Finally—The Court as It Should Be!

The current term of the Supreme Court has delivered a lot “huh???” moments, with the Court botching cases, dodging cases, and yielding a lot of decisions with very strange splits among the justices with little or no ideological clarity. But as Paul noted earlier, today we finally got two major rulings against leftist totems by the 6 – 3 split we’ve long been promised—on voting rights/safeguarding ballot integrity, and protecting donors from state harassment.

I think it is possible we may start to see more of this next term, because of one aspect of how the Court works that has drawn little notice. It involves Chief Justice John Roberts, who is rightly a source of frustration for his penchant for dodging tough cases, contradicting his own prior votes and language on similar cases, or ruling in the most minimalist way possible in order not to change any constitutional doctrines too dramatically.

When the Chief Justice votes with a majority in a case, the Chief assigns the majority opinion to one of the justices or writes it himself. But if the Chief is in the minority vote, then the senior-most justice in the majority assigns the Court’s opinion. The senior-most justice right now is . . . Clarence Thomas. And as everyone knows, he is the most thoroughgoing originalist on the Court, and would write decisions on key cases that will be much more sweeping than what Roberts (or most of the other conservatives on the Court apparently) will do. It would not matter if the other justices files separate concurrences departing from Thomas’s reasoning; it is the opinion of the justice writing for the Court that counts (just ask Lewis Powell in the Bakke case).

Question: Does Chief Justice Roberts want Thomas writing the Court’s majority opinion in a 5-4 case that strikes down Roe v. Wade, or affirmative action (the Harvard case, for example)? I doubt it. If the vote in a case looks to be coming 5-4 with Roberts otherwise siding with the liberals, I’ll bet he throws in with the other conservative justices just to keep control of what the Court’s majority opinion will say.

Which brings me back to the Harvard case that the Court punted on a few weeks ago by asking the Biden Justice Department to submit a brief with their position on the case, which will postpone the case by perhaps a year. Paul rightly called out the Court (and surely Roberts is behind this) for being cowardly about an issue it simply has to face sooner or later. I am absolutely certain there are four votes (the number necessary) to hear the Harvard case, so why did some of them agree to go along with a delay?

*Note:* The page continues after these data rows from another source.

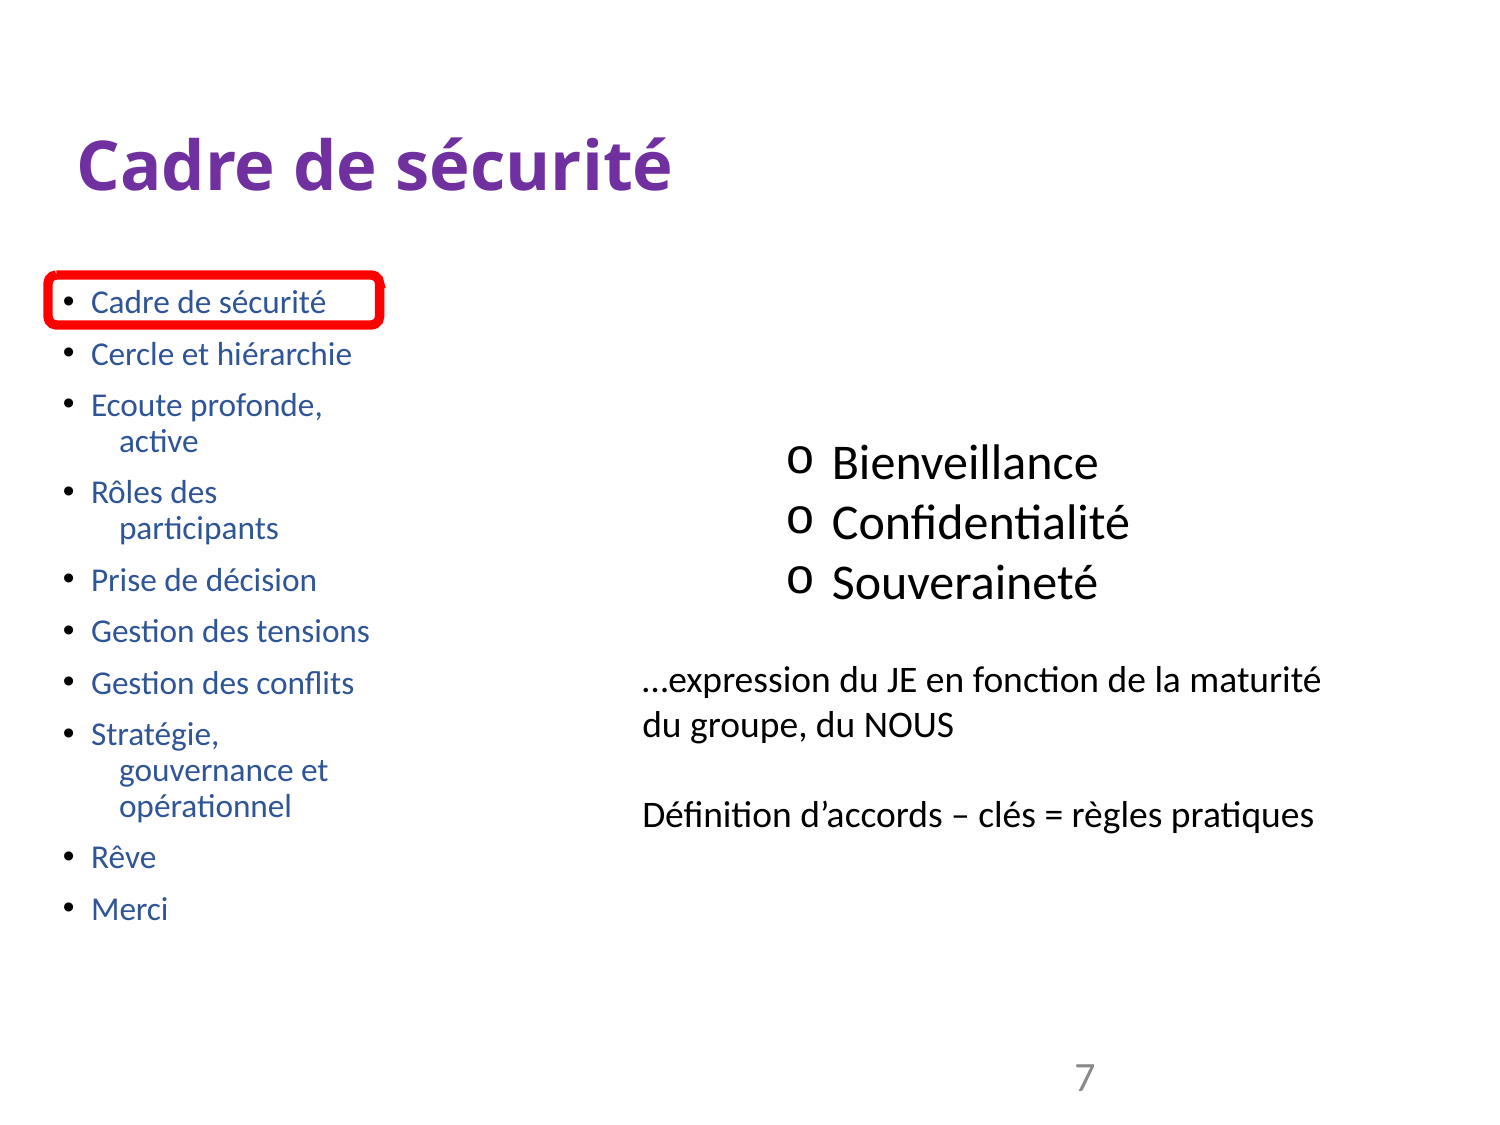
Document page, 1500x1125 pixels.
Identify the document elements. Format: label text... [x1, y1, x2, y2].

list Cadre de sécurité Cercle et hiérarchie Ecoute profonde, active Rôles des participants Prise de décision Gestion des tensions Gestion des conflits Stratégie, gouvernance et opérationnel Rêve Merci [53, 280, 374, 320]
title Cadre de sécurité [61, 59, 1397, 278]
list Cadre de sécurité Cercle et hiérarchie Ecoute profonde, active Rôles des participants Prise de décision Gestion des tensions Gestion des conflits Stratégie, gouvernance et opérationnel Rêve Merci [48, 277, 400, 992]
text_box 7 [1059, 1042, 1397, 1103]
text_box Bienveillance Confidentialité Souveraineté …expression du JE en fonction de la maturité du groupe, du NOUS Définition d’accords – clés = règles pratiques [627, 422, 1359, 847]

While I agree completely with Paul, let me suggest another way of looking at this delay that is not mutually exclusive to his opinion. By asking the Biden Justice Department to state its view of the case, it will force the Biden gang to go on the record sooner rather than later, and will expose the Biden Administration’s legal strategy in the arguments that will come before the Court. Will the Biden Justice Department embrace the “anti-racist” views currently fashionable in progressive circles that racial discrimination is necessary to right the nation’s past wrongs? Will the progressive “civil rights community” be happy if they don’t, and instead repair behind some narrow, minimalist reasoning about “narrowly tailored” remedies for “underrepresented minorities”?  I have a hunch this brief is going to tie the civil rights division of the Biden Justice Department in knots over the summer. As frustrating as this delay is, it may turn out to be a clever move.

In the meantime, to the extent that the old line about how the Supreme Court follows the election returns is true at all (doubtful actually), what if there is a red wave at the next election that is attributable in part to voter backlash against CRT and the rest of the progressive agenda Biden and the Democrats are unleashing on us? I have a hunch that Roberts, thinking politically as he shouldn’t, may have persuaded perhaps the two newest justices (Barrett and Kavanaugh) to postpone hearing the Harvard case in hopes things will calm down. They are already going to hear the case that might reverse Roe v. Wade next term, and I can see Roberts saying “One hot-button case per term, please.” And I can easily see—in fact I predict—there will be riots if the Court strikes down Roe and affirmative action in college admissions.